Les migrations sont connues pour leur caractère transfrontalier, complexe et dynamique. Le Maroc étant un espace migratoire distinctif, où plusieurs tendances migratoires peuvent être décryptées ; cela lui impose la réorientation constante de sa politique migratoire en fonction de ses intérêts stratégiques et des dynamiques de ses environnements proches.
Commencer par rappeler le caractère naturel des migrations internationales est essentiel, souvent ignoré par plusieurs acteurs de la migration par choix ou par défaut cette abstraction peut avoir des effets controversés surtout si elle est faite par les médias renforçant ainsi les préjugés sur les migrants, par le décideur politique (impactant le processus de façonnement des politiques publiques ; migratoires en particulier). Ou même par les chercheurs qui prétendent trouver comment « arrêter » les flux migratoires.
Ceci étant, si la mobilité humaine est en elle-même un phénomène naturel il est évident que la gouvernance de cette mobilité et sa régulation se révèlent complexes particulièrement à l’ère de la mondialisation. Ce constat renvoi à une question cruciale. En effet, si les flux financiers, le commerce et l’échange des biens sont encouragés au nom du libéralisme pourquoi la mobilité des personnes est-elle considérée si problématique ?
A chaque fois que la migration est abordée le concept de sécurité en suit, pour comprendre cette intersection il faut tout d’abord remonter au fondement théorique de ce lien pour pouvoir nuancer le sens qu’on donne à la sécurité ; de quelle sécurité parle-t-on ?

-- Matériel fourni --

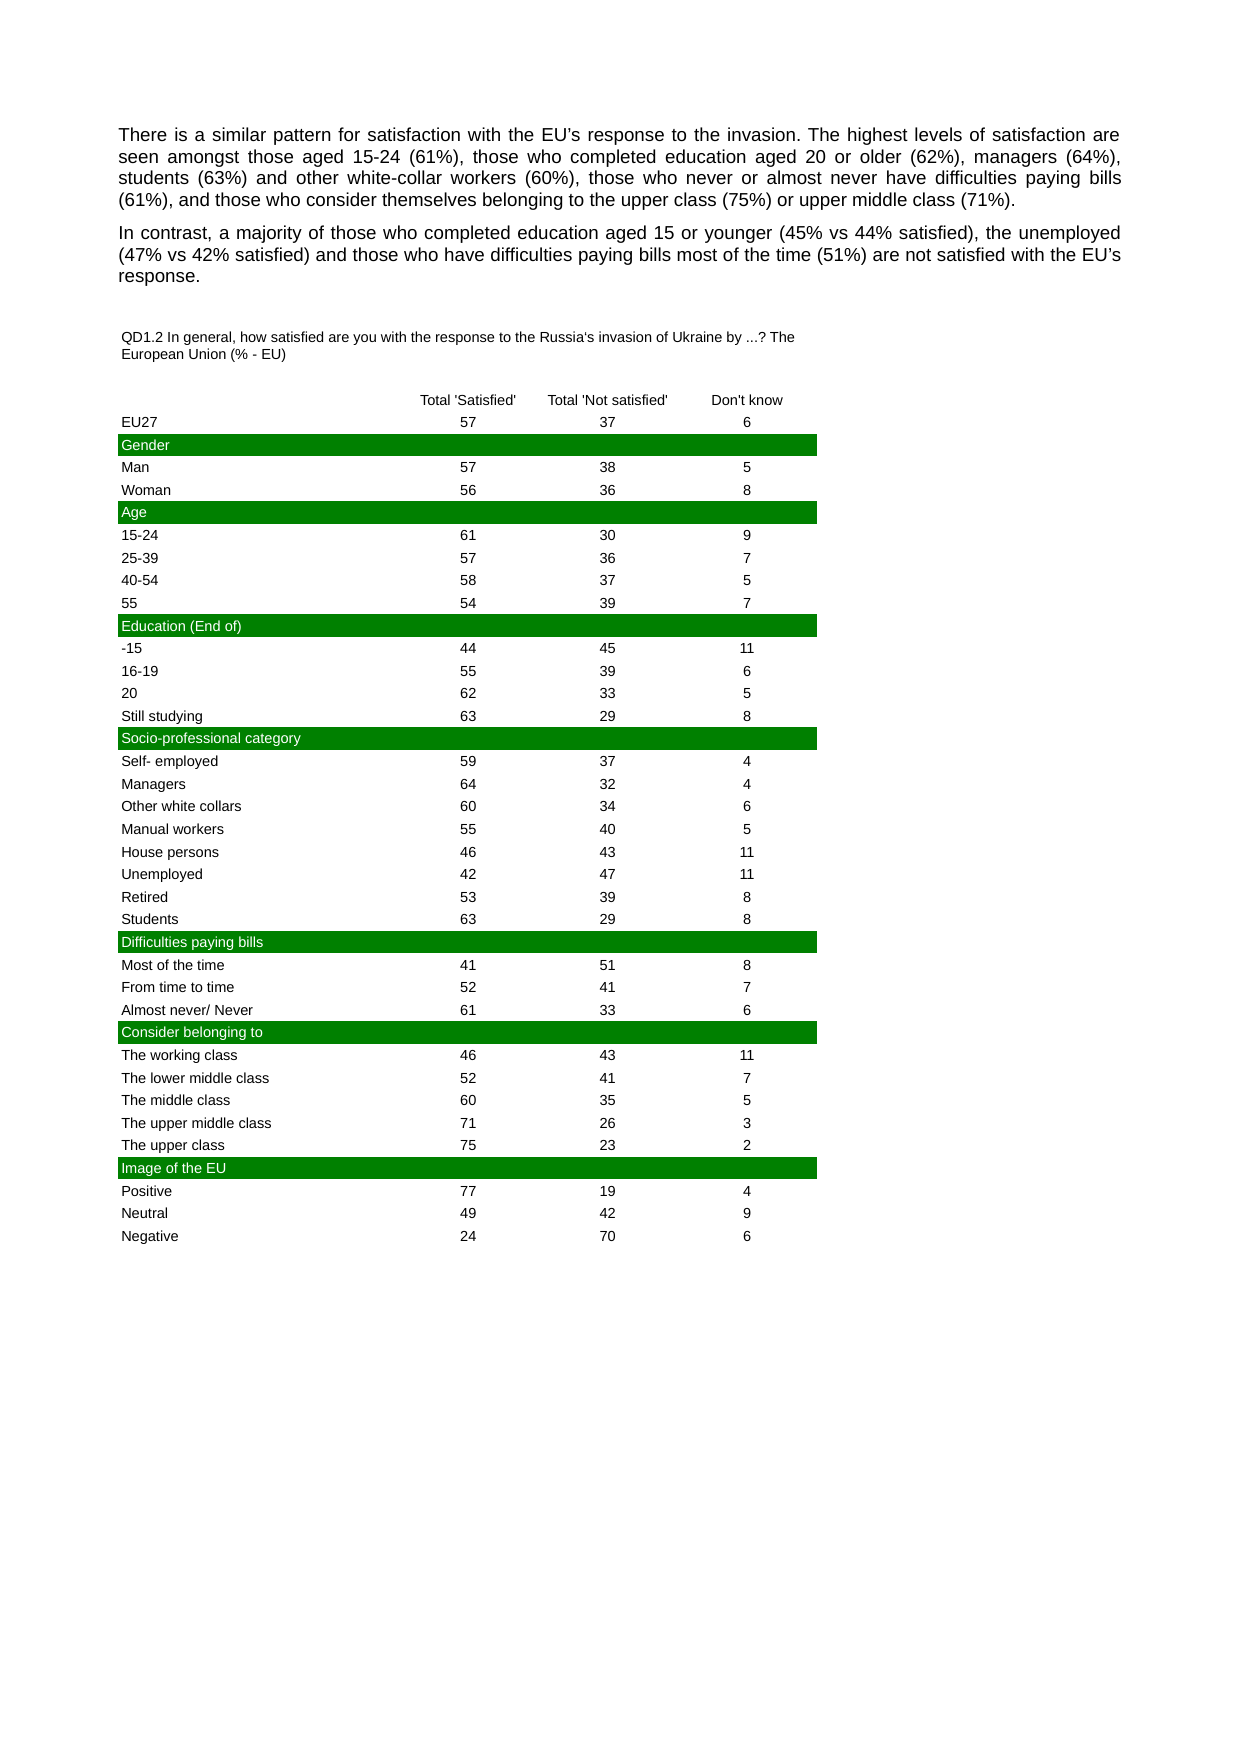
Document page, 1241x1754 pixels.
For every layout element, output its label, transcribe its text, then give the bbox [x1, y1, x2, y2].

-- Consigne donnée --
D'après le texte sur la politique migratoire du Maroc, quel concept surgit chaque fois qu'on aborde la migration ?

-- Tâche accomplie --
Le concept de sécurité.